Some things are just not meant to be, I suppose.
Now, glass of homebrewed and very suspect wine in hand, I reread a much loved book of mine. Pre-Pestilence, I might’ve flipped through my collection of Shakespeare or Lord By
ron (hardcore lit bitch right here), but the greats are ruined for me. Particularly Poe. His dark soul and macabre heart are too similar to mine.
A knock at the door has me setting my book aside.
While I nodded, nearly napping, suddenly there came a tapping, as of some one gently rapping, rapping at my chamber door.
Shut up, Poe, no one asked for your commentary.
I might legit be losing my mind.
Standing, I glance from the wine in my hand to the shotgun propped against the edge of the couch. I got two hands, and I need one to open the door, so what will it be—the gun or the wine?
Tough decision. Night visitors are always suspect, and I’m not super trusting these days, but … in the end, wine.
Glass in hand, I open my front door.
“Sara.”
I drop the wine, the sound of shattering glass barely registering.
Pestilence fills the doorway, his golden-blond hair framing his face like a corona. His crown is gone, his bow is gone, his golden armor is gone. Even his clothes are different, not dark and pristine. He wears a flannel shirt and jeans, and on his feet are scuffed human boots.
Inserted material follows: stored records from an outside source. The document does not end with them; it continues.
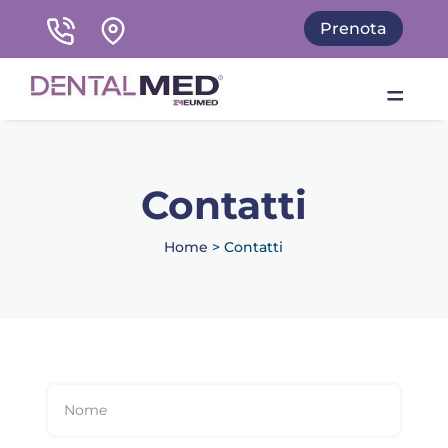
Prenota
Contatti
Home
> Contatti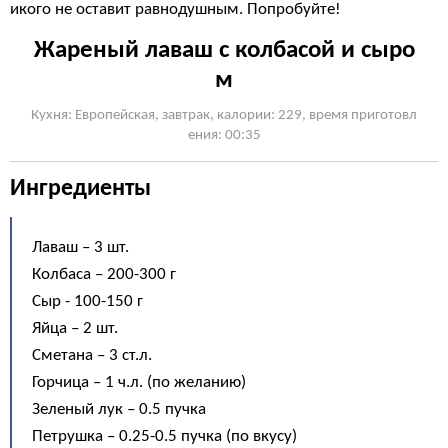
икого не оставит равнодушным. Попробуйте!
Жареный лаваш с колбасой и сыро
м
Кухня: Европейская, завтрак, калории: 229, время приготовл
ения: 00:35
Ингредиенты
Лаваш – 3 шт.
Колбаса – 200-300 г
Сыр - 100-150 г
Яйца – 2 шт.
Сметана – 3 ст.л.
Горчица – 1 ч.л. (по желанию)
Зеленый лук – 0.5 пучка
Петрушка – 0.25-0.5 пучка (по вкусу)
“Pestilence,” I breathe, my heart thundering.
Can’t be real.
“I am Pestilence no longer,” he says, continuing to stand there, not daring to come any closer.
It’s so unbearably hard, staring at him. He still looks like an angel, even in human clothes. Will he ever not look like a divine thing?
But it’s more than his sheer beauty. It took a long time to admit to myself just how far I fell for him. Too late I realized that I loved everything about him—his heart, his mind, his very essence. But even as I realized it, I mourned it because, by then, he was gone.
And now I don’t know what to do, whether to close the distance between us or keep away from him. I don’t know in what state he’s coming to me.
I left him … a broken thing.
I bite the inside of my cheek. “They said you just disappeared.”
He searches my face, and maybe I’m just imagining it, but he looks like he’s trying to memorize each one of my features.
“I can do many things, Sara, but disappearing isn’t one of them.”